### What you should do
Rewrite the lines from the one containing "29: (81, 118)" through the end of the material, putting "(175, 40)" in place of "(173, 42)" and leaving everything else the same.

Content starts

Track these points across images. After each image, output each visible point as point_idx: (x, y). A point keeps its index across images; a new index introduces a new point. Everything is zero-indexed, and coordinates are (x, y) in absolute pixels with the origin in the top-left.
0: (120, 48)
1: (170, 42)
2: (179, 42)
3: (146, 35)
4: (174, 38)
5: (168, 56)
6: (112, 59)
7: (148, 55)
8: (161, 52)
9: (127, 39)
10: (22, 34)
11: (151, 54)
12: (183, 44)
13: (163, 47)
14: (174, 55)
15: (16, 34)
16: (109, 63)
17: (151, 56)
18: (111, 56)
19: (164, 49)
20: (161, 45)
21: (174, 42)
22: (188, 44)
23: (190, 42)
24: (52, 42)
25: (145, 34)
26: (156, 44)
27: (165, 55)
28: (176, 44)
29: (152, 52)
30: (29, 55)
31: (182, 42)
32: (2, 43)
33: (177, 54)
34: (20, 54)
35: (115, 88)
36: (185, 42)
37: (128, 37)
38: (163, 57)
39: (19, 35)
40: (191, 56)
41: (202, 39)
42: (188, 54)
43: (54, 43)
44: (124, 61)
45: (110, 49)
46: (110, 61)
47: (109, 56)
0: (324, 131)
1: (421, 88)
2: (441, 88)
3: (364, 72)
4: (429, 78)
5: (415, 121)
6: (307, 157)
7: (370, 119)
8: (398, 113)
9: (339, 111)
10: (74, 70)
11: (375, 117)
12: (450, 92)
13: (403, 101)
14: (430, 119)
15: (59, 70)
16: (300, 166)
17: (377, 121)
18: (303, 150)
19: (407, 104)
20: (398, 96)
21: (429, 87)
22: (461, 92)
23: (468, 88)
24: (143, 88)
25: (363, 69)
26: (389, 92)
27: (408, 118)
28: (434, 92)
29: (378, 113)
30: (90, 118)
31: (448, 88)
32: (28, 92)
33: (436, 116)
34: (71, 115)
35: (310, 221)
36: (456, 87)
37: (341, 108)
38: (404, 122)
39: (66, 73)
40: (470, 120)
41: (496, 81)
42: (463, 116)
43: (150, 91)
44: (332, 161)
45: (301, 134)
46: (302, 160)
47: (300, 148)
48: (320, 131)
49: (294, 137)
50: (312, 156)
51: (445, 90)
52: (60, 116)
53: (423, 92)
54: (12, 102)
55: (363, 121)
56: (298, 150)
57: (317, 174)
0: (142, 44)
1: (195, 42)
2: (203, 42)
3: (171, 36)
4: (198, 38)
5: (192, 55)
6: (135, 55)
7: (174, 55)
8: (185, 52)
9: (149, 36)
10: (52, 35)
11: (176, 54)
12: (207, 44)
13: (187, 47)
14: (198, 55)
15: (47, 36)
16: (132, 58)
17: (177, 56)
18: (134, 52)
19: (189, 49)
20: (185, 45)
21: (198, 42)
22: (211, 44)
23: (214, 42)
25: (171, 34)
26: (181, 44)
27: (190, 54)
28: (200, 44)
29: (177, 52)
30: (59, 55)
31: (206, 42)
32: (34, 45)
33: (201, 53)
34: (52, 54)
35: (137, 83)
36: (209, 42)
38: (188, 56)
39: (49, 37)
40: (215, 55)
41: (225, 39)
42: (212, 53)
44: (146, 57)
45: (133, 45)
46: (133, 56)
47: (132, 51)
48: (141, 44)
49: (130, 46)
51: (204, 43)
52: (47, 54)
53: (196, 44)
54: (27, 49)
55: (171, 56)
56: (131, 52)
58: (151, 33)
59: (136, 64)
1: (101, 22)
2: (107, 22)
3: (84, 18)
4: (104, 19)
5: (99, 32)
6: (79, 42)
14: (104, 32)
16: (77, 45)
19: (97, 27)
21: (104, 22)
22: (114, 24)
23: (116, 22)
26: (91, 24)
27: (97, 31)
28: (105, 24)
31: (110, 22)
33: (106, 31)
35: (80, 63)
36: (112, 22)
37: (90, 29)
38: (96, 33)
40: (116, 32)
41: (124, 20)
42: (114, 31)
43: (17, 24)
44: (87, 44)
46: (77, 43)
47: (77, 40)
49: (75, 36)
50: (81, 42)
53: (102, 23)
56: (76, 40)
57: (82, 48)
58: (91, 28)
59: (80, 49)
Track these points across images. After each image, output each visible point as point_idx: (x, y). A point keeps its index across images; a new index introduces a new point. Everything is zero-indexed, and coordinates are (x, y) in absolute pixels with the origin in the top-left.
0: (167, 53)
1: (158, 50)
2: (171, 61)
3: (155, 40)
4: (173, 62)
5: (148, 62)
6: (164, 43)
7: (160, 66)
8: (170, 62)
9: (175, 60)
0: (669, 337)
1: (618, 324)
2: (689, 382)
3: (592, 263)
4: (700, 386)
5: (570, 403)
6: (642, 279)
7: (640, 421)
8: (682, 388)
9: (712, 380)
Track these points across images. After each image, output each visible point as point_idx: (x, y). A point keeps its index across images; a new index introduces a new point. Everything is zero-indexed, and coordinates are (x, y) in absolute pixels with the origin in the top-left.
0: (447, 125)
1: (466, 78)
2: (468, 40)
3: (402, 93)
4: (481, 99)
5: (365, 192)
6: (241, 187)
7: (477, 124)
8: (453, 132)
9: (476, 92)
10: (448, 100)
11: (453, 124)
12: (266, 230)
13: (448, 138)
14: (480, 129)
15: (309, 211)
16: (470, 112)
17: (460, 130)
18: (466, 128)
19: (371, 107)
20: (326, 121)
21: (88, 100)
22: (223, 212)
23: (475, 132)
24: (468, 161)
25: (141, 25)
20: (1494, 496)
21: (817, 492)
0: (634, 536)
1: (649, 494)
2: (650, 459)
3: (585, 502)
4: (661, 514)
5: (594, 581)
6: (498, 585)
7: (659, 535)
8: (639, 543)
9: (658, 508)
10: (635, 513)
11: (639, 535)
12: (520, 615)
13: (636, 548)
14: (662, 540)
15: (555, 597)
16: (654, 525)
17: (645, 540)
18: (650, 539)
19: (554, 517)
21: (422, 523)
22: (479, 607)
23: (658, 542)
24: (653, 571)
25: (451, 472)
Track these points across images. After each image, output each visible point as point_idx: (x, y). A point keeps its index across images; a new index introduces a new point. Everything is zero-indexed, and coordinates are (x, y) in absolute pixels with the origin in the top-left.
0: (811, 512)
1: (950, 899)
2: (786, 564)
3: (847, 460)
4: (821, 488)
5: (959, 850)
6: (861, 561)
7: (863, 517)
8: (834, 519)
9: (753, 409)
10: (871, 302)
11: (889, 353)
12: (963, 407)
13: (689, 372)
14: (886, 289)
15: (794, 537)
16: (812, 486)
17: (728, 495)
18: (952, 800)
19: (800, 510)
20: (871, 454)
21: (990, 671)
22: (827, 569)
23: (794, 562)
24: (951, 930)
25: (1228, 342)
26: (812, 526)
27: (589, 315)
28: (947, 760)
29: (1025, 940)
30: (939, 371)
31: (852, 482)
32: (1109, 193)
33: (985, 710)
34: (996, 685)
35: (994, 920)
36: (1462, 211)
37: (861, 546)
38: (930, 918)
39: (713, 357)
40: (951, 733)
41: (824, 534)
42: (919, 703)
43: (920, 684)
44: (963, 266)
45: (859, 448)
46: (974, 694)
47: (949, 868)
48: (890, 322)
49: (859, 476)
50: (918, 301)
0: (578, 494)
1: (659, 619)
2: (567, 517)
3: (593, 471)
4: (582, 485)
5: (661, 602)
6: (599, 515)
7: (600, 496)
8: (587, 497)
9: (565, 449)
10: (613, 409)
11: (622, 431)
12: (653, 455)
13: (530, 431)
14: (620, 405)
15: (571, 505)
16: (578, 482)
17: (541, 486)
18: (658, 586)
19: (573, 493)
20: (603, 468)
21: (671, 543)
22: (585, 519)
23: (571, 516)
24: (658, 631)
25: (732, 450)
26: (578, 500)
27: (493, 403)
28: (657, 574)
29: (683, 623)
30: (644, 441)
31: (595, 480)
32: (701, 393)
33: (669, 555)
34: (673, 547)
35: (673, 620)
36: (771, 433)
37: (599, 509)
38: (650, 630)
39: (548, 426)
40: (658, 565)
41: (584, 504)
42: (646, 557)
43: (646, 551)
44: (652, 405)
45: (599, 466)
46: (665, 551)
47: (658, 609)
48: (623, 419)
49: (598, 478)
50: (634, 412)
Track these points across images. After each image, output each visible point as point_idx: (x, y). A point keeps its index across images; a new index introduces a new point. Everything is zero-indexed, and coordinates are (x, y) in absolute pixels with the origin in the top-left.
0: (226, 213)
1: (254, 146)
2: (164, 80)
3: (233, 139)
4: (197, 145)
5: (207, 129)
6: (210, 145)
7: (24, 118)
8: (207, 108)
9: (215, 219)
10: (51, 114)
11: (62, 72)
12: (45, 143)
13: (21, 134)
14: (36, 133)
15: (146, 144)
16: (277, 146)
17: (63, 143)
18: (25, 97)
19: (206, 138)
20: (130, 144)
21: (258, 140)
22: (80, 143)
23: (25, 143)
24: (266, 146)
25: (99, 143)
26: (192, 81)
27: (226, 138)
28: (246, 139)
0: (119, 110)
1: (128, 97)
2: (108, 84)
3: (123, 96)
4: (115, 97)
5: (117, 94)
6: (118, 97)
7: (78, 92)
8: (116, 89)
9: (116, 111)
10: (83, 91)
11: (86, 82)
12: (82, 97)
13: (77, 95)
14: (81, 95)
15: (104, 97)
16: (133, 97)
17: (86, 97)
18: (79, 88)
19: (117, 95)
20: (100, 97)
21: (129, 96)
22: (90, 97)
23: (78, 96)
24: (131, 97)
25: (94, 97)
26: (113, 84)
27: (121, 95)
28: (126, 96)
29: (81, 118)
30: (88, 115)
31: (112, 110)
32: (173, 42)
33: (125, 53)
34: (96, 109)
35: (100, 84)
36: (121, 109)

Content ends

### Output of the exercise
29: (81, 118)
30: (88, 115)
31: (112, 110)
32: (175, 40)
33: (125, 53)
34: (96, 109)
35: (100, 84)
36: (121, 109)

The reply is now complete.